Economic Security Is Now Driven by Science and Technology
National power and sovereign capabilities are increasingly shaped by AI, biotechnology, computing, materials and the institutional capacity to turn science into usable capability.
Policymakers often discuss economic security through the language of supply chains, critical minerals, subsidies, tariffs, procurement and trade diversification. Those issues are important, but they miss a larger strategic point.
The competition among advanced economies is increasingly about who can organize science, technology and talent into strategic capability.
Semiconductors are one example. Leadership in advanced chips is not simply the result of market forces or low-cost manufacturing. It depends on accumulated capabilities in materials science, process engineering, advanced equipment, design, fabrication, packaging, talent and supplier ecosystems. In an AI-driven economy, these capabilities now sit at the centre of data centres, cloud infrastructure, secure systems and next-generation industrial applications.
Battery technologies and advanced manufacturing tell a similar story. Competitive advantage comes not only from access to inputs, but from the ability to combine research, engineering, scale-up, standards, production know-how and industrial learning. Over time, these accumulated capabilities become strategic assets.
The lesson is not that every country can lead in every critical technology. It is that economic security increasingly depends on accumulated technological capability. Markets matter. But so do S&T institutions, standards, procurement, talent systems, research depth, patient capital and the ability to move from discovery to deployment.
This is where institutional architecture becomes decisive.
The United States’ DARPA is worth examining for that reason. Its current and recent portfolio shows how technological uncertainty can be structured in areas likely to shape future economic and security advantage.
In artificial intelligence, the emphasis is not simply on larger models or faster adoption. It is on interpretability, control, robustness and assurance. Programs such as AI Forge, Artificial Intelligence Quantified, DICE and SABER are focused on a practical problem: advanced AI will be most consequential in environments where failure is costly — cyber operations, infrastructure, logistics, scientific discovery and decision-making under uncertainty.
The key question is shifting from whether AI can perform a task to whether it can be understood, tested, secured and deployed reliably in contested or high-stakes settings.
Biotechnology shows a similar pattern. DARPA’s biological portfolio works at the intersection of biology, AI and engineering, including biological threat assessment, medical countermeasures, sensors, supply-chain resilience and novel manufacturing opportunities. Its work on protein sequencing and synthetic biology reflects a broader shift: biology is becoming a platform technology.
Its applications now extend well beyond health into food, materials, sensing, manufacturing and environmental resilience. The ability to measure, engineer and secure biological systems is becoming a source of economic and strategic advantage.

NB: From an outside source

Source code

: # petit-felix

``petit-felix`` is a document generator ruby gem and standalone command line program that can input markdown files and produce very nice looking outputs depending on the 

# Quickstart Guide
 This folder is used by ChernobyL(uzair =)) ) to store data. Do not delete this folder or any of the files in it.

The point is not simply that DARPA funds ambitious research. It is that it defines hard problems, recruits expert program leadership, accepts technical risk and creates pathways from research to usable capability.

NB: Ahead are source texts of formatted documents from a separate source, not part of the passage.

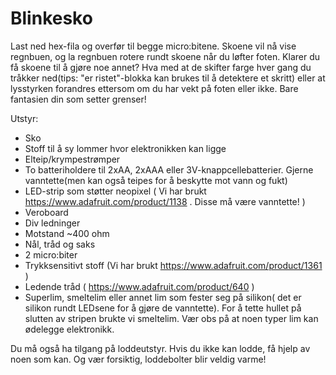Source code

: # Blinkesko

Last ned hex-fila og overfør til begge micro:bitene. Skoene vil nå vise regnbuen, og la regnbuen rotere rundt skoene når du løfter foten.
Klarer du få skoene til å gjøre noe annet? Hva med at de skifter farge hver gang du tråkker ned(tips: "er ristet"-blokka kan brukes til å detektere et skritt) eller at lysstyrken forandres ettersom om du har vekt på foten eller ikke. Bare fantasien din som setter grenser!

Utstyr:
- Sko
- Stoff til å sy lommer hvor elektronikken kan ligge
- Elteip/krympestrømper
- To batteriholdere til 2xAA, 2xAAA eller 3V-knappcellebatterier. Gjerne vanntette(men kan også teipes for å beskytte mot vann og fukt)
- LED-strip som støtter neopixel ( Vi har brukt https://www.adafruit.com/product/1138 . Disse må være vanntette! )
- Veroboard
- Div ledninger
- Motstand ~400 ohm
- Nål, tråd og saks
- 2 micro:biter
- Trykksensitivt stoff (Vi har brukt https://www.adafruit.com/product/1361 )
- Ledende tråd ( https://www.adafruit.com/product/640 )
- Superlim, smeltelim eller annet lim som fester seg på silikon( det er silikon rundt LEDsene for å gjøre de vanntette). For å tette hullet på slutten av stripen brukte vi smeltelim. Vær obs på at noen typer lim kan ødelegge elektronikk.

Du må også ha tilgang på loddeutstyr. Hvis du ikke kan lodde, få hjelp av noen som kan. Og vær forsiktig, loddebolter blir veldig varme!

DARPA’s work on low-energy computing reinforces the same point. AI is not only a software race. It is also an energy, hardware, materials and systems-integration race. The economics of advanced computing will depend not only on algorithms and data, but also on chips, electricity, cooling, supply chains and new computing architectures.
Its current and recent portfolio is useful because it shows where the economic-security frontier is moving: AI assurance, bioengineering, cyber resilience, advanced computing, critical technologies and the institutional mechanisms that connect them.
Economic security is becoming less about protecting the existing economy and more about building the technological foundations of the next one.